Selected passage:
Sample Religious Studies on East Asian Meditation Experience

The concept of meditation has existed for centuries, and is common in the East Asian region amongst Buddhist monks. Before, the 21st-Century, meditation was regarded as a myth in most Western nations, and hence, it received minimum attention. However, an increase in stress and anxiety levels among individuals in the contemporary society has led to increased attention on the concept and its effects. Psychiatrists and other experts in psychological development remain at the forefront in promoting meditation in Western countries that previously shunned the concept as a myth. Meditation is essential in the cultivation of self-awareness, happiness, mindfulness, and contentment. As part of this course, I have practiced meditation to increase my self-awareness and mindfulness; factors that are essential in curbing anxiety and stress. Attainment of mindfulness is a multi-pronged process, inundated by both challenges and personal insights based on constant meditation practice that is majorly built on focusing on the present moment.

Meditation and mindfulness are two phenomena that are quite different yet often confused to be similar. Meditation is a technique for training the human mind on both attention and awareness; factors that constitute mindfulness (Ricard 6). Due to the numerous activities that occur in the brain the human mind is naturally designed to maintain bare attention (Bodhi 76). The phenomenon of bare attention is defined in scientific circles as an impartial awareness of what is happening within and around the human body in the present moment (Bodhi 76). In the ordinary state of bare attention, the mind begins a cognitive process with an impression in the present and uses it to build a springboard for building blocks of mental constructs, thus avoiding the sheer facticity of the present (Bodhi 76). Thus, meditation is a training technique that enables individuals to focus their minds on the present by bolstering their self-awareness and attention levels. On the other hand, mindfulness is the state of astute presence of mind characterized by top-notch attention and self-awareness (Bodhi 77). Mindfulness, also known as Pali Sati by Buddhists, is a central theme of Buddhism which considers it the only way of achieving the ultimate truth of things (Bodhi 77). Mindfulness is only achieved when the mind can maintain constant attention and self-awareness. Mindfulness focuses on being and remaining in the present by suspending all judgments and interpretations that cloud the mind.

Throughout the semester, I integrated the basic concepts of meditation and mindfulness with personal experience to develop a deeper understanding of the concepts. Since I had never engaged in meditation activities in the past, I started my path to enlightenment as a beginner. The practice of meditation, predominantly in East Asia, is separated into distinct levels to allow for the gradual development and training of the human mind on matters of attention and self-awareness. Since controlling the mind is not an easy task, particularly for individuals at the start of their mindfulness journey, advancement in the practice of meditation is based on proficiency and mastery of individual self-awareness and attention (Norbu and Katz 50). The East Asian practice of meditation is divided into four main categories, also known as the four foundations of mindfulness: the body, feelings, states of mind, and phenomena (Bodhi 79). The core tenets of Buddhism hold that attainment of mastery of the four foundations of mindfulness result in the attainment of Nibbana which is characterized by achievement of purity and the overcoming of feelings such as sorrow, pain, and pleasure (Bodhi 79). Nibbana is the highest state of mindfulness, among the dictates of Buddhism, and is equal to the attainment of enlightenment.

Task objective:
Answer these questions from the passage on meditation:
(a) Who does the passage say are at the forefront of promoting meditation in Western countries?
(b) What name do Buddhists use for mindfulness?
(c) What are the four foundations of mindfulness?

Entries:

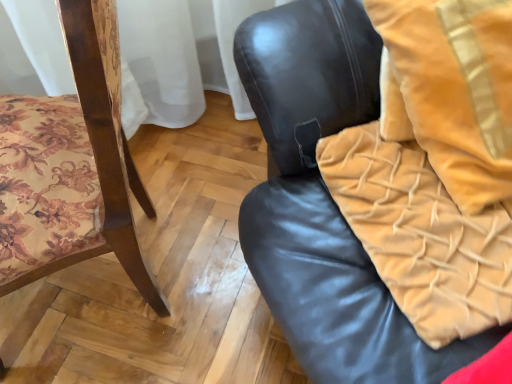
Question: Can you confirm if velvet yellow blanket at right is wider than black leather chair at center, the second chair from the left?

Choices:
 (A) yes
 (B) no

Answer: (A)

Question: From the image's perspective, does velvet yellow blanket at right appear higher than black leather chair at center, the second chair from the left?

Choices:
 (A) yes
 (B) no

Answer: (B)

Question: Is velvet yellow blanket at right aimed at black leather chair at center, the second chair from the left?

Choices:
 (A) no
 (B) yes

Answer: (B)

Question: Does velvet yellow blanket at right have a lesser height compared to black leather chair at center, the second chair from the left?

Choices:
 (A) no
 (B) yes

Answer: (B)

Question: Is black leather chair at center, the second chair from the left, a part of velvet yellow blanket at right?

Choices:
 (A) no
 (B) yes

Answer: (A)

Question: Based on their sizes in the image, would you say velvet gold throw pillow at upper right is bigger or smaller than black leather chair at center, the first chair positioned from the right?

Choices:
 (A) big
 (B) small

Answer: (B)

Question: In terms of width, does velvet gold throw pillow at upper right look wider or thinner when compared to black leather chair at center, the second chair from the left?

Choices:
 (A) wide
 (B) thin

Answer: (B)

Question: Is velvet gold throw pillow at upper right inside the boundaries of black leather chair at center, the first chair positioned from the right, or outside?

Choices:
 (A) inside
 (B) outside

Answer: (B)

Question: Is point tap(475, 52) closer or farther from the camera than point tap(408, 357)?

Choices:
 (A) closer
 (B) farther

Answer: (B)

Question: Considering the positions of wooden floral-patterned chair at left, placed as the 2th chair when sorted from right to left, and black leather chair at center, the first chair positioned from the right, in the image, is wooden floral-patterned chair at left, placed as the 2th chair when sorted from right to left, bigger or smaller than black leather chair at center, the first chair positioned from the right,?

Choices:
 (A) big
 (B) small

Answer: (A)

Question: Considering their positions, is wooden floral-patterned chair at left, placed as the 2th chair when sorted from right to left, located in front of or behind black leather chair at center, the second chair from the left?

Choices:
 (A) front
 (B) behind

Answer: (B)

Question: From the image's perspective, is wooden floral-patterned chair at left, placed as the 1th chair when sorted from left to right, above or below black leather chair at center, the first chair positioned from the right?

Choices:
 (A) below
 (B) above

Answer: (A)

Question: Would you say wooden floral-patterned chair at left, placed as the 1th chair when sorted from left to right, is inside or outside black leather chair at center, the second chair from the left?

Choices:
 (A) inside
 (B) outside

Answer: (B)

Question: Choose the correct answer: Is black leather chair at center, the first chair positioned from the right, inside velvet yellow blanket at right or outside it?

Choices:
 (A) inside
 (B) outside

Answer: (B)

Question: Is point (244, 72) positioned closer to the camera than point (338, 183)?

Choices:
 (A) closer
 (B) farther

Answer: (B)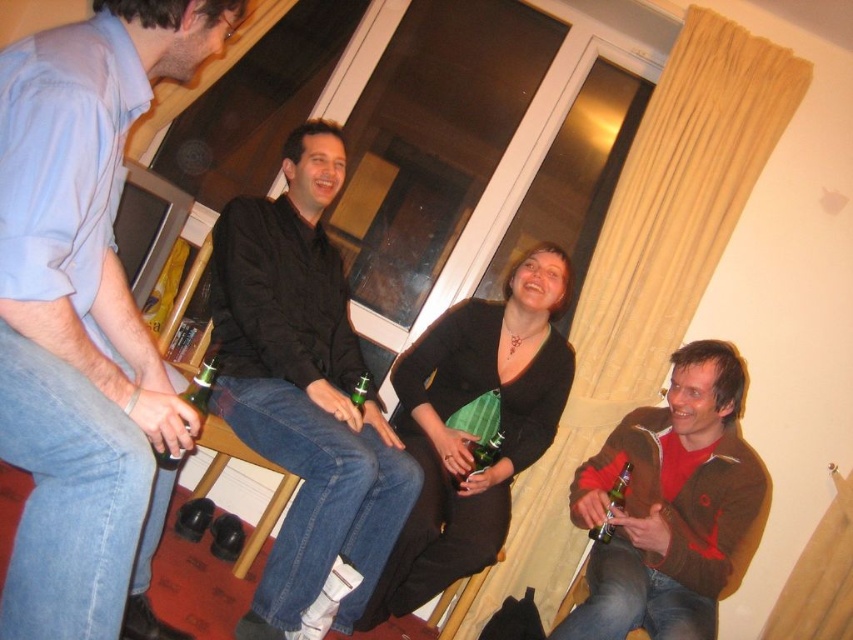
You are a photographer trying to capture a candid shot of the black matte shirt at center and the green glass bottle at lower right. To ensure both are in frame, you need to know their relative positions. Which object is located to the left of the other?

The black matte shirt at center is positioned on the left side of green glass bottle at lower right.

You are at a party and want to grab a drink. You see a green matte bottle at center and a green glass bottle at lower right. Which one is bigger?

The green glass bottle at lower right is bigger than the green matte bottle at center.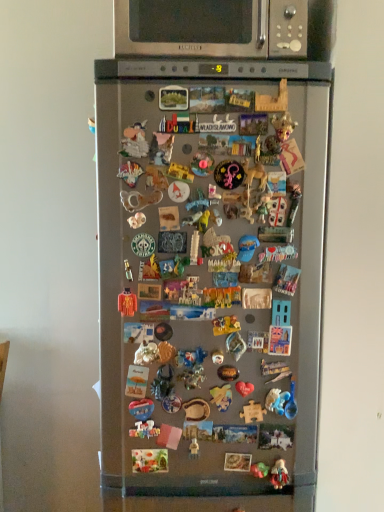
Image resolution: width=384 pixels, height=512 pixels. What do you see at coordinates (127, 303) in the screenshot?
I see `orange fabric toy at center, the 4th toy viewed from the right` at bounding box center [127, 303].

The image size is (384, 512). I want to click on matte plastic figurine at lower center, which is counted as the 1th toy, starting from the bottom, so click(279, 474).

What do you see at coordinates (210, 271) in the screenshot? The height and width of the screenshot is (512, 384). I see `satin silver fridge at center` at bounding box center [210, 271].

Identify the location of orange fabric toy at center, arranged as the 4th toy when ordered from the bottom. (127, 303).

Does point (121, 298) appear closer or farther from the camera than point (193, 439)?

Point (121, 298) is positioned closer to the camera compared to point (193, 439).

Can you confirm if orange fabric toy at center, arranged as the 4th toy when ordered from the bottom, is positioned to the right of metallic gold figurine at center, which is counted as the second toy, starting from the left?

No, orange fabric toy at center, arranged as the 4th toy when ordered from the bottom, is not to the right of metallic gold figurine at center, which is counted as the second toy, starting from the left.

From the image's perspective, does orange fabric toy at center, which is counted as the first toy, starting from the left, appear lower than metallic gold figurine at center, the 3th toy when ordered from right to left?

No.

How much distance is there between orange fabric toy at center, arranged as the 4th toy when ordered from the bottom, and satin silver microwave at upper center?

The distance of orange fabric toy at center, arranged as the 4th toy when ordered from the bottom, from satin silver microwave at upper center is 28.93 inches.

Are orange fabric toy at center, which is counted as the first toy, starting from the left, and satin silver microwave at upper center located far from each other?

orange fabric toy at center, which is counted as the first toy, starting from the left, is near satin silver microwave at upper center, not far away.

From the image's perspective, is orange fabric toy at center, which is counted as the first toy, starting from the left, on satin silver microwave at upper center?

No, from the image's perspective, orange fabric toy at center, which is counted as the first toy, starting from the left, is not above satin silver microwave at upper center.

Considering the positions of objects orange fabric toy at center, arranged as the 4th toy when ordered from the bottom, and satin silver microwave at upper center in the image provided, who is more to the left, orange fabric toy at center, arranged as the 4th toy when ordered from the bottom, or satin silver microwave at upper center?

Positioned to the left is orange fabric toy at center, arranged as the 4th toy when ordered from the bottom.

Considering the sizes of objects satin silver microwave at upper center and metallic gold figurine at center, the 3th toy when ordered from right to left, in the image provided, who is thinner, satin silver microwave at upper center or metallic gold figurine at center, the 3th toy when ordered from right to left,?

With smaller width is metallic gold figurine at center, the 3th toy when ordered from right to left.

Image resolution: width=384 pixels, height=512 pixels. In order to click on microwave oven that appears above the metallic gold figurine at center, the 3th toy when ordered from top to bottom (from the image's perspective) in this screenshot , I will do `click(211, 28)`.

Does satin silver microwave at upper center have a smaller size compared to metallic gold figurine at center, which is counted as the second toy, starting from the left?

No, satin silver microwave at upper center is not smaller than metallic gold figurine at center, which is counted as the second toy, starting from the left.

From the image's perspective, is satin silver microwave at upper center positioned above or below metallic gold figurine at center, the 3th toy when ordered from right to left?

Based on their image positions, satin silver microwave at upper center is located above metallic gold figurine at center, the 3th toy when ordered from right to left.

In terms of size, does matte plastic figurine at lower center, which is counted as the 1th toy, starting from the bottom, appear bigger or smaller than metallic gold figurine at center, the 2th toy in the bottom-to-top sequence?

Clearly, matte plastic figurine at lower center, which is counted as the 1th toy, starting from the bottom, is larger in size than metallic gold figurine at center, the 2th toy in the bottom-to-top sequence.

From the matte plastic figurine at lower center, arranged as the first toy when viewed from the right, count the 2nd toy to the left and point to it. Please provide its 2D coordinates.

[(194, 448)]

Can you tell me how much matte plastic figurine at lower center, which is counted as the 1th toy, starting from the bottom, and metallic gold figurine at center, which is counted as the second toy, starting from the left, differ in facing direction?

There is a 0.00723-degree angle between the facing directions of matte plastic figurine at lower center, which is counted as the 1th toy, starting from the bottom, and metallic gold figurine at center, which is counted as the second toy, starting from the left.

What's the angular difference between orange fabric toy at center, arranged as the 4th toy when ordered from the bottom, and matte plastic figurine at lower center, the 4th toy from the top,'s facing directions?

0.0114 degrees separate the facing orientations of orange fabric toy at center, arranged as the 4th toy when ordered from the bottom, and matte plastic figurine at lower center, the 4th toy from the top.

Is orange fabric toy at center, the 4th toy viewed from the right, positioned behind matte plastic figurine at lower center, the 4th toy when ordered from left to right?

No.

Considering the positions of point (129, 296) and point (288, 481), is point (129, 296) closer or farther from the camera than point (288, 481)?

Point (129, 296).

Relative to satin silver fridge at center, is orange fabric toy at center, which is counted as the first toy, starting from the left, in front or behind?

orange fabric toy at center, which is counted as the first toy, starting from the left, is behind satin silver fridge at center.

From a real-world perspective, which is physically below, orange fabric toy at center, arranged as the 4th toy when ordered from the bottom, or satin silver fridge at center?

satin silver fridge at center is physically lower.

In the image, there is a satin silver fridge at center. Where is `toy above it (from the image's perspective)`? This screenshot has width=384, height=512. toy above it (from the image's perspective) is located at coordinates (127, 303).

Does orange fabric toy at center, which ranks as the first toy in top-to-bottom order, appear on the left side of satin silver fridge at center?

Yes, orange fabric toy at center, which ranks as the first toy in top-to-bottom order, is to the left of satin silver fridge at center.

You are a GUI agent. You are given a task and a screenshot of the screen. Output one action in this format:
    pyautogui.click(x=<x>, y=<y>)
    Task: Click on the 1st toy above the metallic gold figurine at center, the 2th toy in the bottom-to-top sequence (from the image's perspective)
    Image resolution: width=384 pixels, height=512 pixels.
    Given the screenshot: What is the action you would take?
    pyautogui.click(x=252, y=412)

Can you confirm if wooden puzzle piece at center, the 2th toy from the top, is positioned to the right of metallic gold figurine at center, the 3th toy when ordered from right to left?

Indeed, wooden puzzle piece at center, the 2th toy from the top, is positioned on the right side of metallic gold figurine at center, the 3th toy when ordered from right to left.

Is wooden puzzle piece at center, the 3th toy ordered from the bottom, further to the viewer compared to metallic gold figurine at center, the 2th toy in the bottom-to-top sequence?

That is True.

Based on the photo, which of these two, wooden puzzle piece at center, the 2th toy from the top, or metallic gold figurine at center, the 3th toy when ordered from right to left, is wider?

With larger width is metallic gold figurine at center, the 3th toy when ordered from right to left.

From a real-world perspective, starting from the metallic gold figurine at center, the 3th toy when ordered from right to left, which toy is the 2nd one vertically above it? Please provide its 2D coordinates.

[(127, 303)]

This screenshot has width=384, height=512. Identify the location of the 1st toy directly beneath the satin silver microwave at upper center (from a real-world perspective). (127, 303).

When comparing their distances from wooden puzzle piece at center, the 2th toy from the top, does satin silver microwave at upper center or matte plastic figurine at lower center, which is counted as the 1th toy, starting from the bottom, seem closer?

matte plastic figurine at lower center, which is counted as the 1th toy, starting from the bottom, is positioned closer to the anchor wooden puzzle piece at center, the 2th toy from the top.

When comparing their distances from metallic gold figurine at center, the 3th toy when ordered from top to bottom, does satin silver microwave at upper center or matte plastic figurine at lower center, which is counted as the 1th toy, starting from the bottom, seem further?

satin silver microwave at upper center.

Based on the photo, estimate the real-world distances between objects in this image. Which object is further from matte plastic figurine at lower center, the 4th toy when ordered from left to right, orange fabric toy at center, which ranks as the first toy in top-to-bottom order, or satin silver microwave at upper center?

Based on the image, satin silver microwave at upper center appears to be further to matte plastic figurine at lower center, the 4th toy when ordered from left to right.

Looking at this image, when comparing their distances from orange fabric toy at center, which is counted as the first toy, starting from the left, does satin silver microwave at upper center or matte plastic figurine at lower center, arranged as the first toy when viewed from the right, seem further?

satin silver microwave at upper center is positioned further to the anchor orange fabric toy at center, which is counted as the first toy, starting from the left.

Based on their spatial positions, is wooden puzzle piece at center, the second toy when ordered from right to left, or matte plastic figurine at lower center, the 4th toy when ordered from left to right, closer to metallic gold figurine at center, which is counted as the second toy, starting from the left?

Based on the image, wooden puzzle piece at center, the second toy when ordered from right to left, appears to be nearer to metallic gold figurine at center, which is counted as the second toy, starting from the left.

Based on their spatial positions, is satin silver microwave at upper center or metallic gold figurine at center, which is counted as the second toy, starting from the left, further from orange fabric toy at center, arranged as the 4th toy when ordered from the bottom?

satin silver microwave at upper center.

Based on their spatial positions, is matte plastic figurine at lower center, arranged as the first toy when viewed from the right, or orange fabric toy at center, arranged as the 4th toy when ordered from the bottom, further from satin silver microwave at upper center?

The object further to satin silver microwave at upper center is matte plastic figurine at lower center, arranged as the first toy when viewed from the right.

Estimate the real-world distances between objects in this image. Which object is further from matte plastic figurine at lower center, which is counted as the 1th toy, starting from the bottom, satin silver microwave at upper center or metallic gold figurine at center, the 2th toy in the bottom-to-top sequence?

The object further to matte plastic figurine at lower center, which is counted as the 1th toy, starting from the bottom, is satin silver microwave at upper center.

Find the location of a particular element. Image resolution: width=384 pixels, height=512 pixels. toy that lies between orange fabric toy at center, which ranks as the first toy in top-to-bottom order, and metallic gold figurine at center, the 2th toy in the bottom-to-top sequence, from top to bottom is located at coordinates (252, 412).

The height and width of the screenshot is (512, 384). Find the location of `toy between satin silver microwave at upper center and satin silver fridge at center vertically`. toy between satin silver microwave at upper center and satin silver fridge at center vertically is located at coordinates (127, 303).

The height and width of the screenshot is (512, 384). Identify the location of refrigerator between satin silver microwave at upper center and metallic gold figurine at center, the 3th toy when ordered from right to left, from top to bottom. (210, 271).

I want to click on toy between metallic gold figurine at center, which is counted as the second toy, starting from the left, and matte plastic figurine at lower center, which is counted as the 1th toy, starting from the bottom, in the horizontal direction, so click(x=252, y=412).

---

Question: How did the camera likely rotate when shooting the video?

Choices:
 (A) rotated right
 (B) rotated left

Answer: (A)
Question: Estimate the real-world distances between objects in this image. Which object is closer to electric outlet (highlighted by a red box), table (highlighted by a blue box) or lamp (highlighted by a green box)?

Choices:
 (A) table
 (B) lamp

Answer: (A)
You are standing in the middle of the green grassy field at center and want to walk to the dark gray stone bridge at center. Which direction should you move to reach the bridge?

Complete output:
(a) Psychiatrists and other experts in psychological development
(b) Pali Sati
(c) The body, feelings, states of mind, and phenomena